“It is doubtful if any other university will want you when it becomes known why you left here,” mused the President. “Don’t do it, Guthrie. You’ve been a living influence with our students. Many an old grad. is grateful to you for kindling in him here a life-long love of letters. You ought to go on doing that for twenty years.”
“It’s just because I do not want to stop being a living influence—— A man must grow or ossify. Yesterday a new world of thought, a new secret of living, a new sincerity, came to birth in my mind. You want me to kill it. That is not being a living influence. That is spiritual infanticide. It means my extinction as a free teacher. And deserting that organization I helped to form last night—that means dishonor!”
“No,” said the President emphatically. “You cannot be expected to sacrifice your career and your family because you happened to be carried away in a dramatic moment worked up by a professional agitator. You’ll see that within a month. This means your salvation from some wild ideas and wilder conduct.”

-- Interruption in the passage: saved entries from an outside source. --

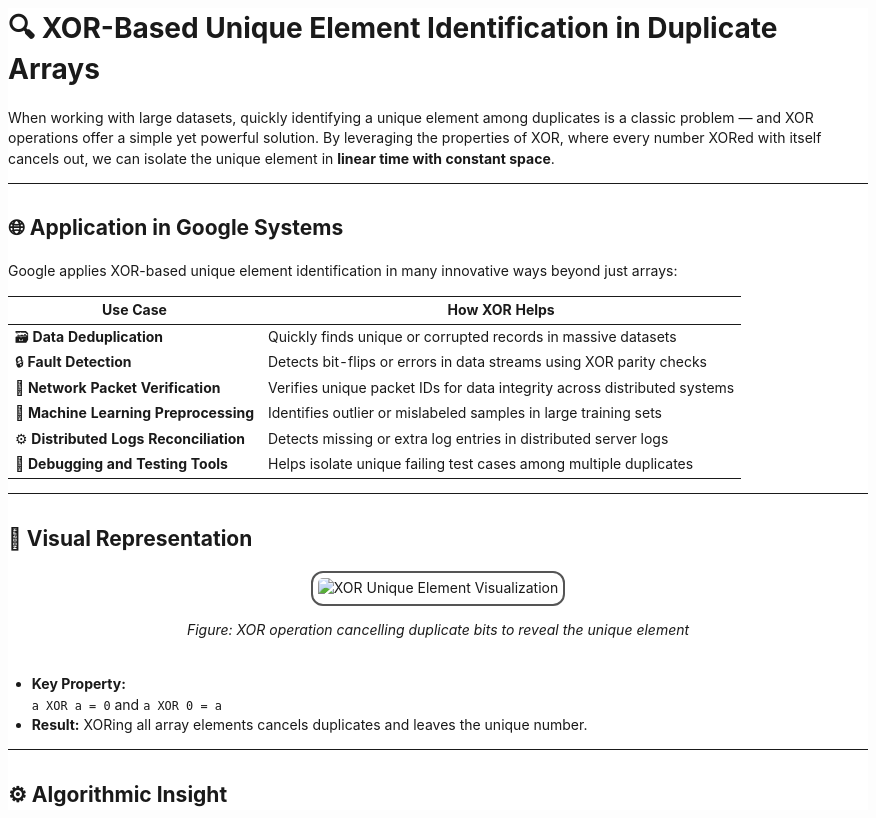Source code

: # 🔍 **XOR-Based Unique Element Identification in Duplicate Arrays**

When working with large datasets, quickly identifying a unique element among duplicates is a classic problem — and XOR operations offer a simple yet powerful solution. By leveraging the properties of XOR, where every number XORed with itself cancels out, we can isolate the unique element in **linear time with constant space**.

---

## 🌐 Application in Google Systems

Google applies XOR-based unique element identification in many innovative ways beyond just arrays:

| Use Case                       | How XOR Helps                                                        |
|-------------------------------|----------------------------------------------------------------------|
| 🗃️ **Data Deduplication**        | Quickly finds unique or corrupted records in massive datasets        |
| 🔒 **Fault Detection**           | Detects bit-flips or errors in data streams using XOR parity checks  |
| 📡 **Network Packet Verification** | Verifies unique packet IDs for data integrity across distributed systems |
| 🤖 **Machine Learning Preprocessing** | Identifies outlier or mislabeled samples in large training sets      |
| ⚙️ **Distributed Logs Reconciliation** | Detects missing or extra log entries in distributed server logs      |
| 🔧 **Debugging and Testing Tools** | Helps isolate unique failing test cases among multiple duplicates    |

---

## 📐 Visual Representation

<p align="center">
  <img 
    src="https://miro.medium.com/v2/resize:fit:1024/1*4UF9-yBcDqxuHtV2ptZE6w.png" 
    alt="XOR Unique Element Visualization" 
    width="60%" 
    style="border: 2px solid #555; border-radius: 12px; padding: 5px;">
</p>

<figcaption style="text-align: center; font-style: italic;">
  Figure: XOR operation cancelling duplicate bits to reveal the unique element
</figcaption>

<br/>

- **Key Property:**  
  `a XOR a = 0` and `a XOR 0 = a`  
- **Result:** XORing all array elements cancels duplicates and leaves the unique number.

---

## ⚙️ Algorithmic Insight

With an air of relaxing from strain the President dropped back easily in his chair. “That woman must be clever, Guthrie. Isn’t she?”
“She’s more than clever,” said Guthrie. “She’s a brave and skilful fighter for a great cause—a thing I cannot be. I cannot even face what every married button-cutter faces when he goes on strike!”
Partially realizing how low Guthrie was sinking in his own estimation, the President was not the man to let sympathy keep him from gaining his end. “Well, Guthrie,” he said, “I take it that chiefly on account of your children I may count on your withdrawing from the College Teachers’ Union.” He smiled. “I say nothing more about the sex-radicalism, for I feel sure you will yourself see the need of soft-pedalling that in the classroom and in public. I am heartily glad you are still going to be with us.”
Guthrie went out of the President’s office like a man who has been drugged. With an instinct to hide from every eye, he sought the noonday solitude of his seminar room, let the door lock behind him, and at the head of the long green table sank into that chair they called the chair of English.
There, in the hour of his degradation, he felt prophetically the ennui of the next twenty years—the dead thoughts he would there utter and reiterate—the bored young faces——
What had become of the interestingness of ideas? Where was that passion for the hard and glorious quest of the true truth within? Why had he been so fiercely bent on shaping new channels for his energy? He had no energy. His thwarted force flowed away from his will where it meant health and conquest into a morbid intensity of emotion—the road to melancholia.
He stiffened up. There was one pain he must meet now. There was that desire to hide to overcome—a self-revelation harder than any he had ever thought to make. There was shame to endure. “I have to tell her,” he said.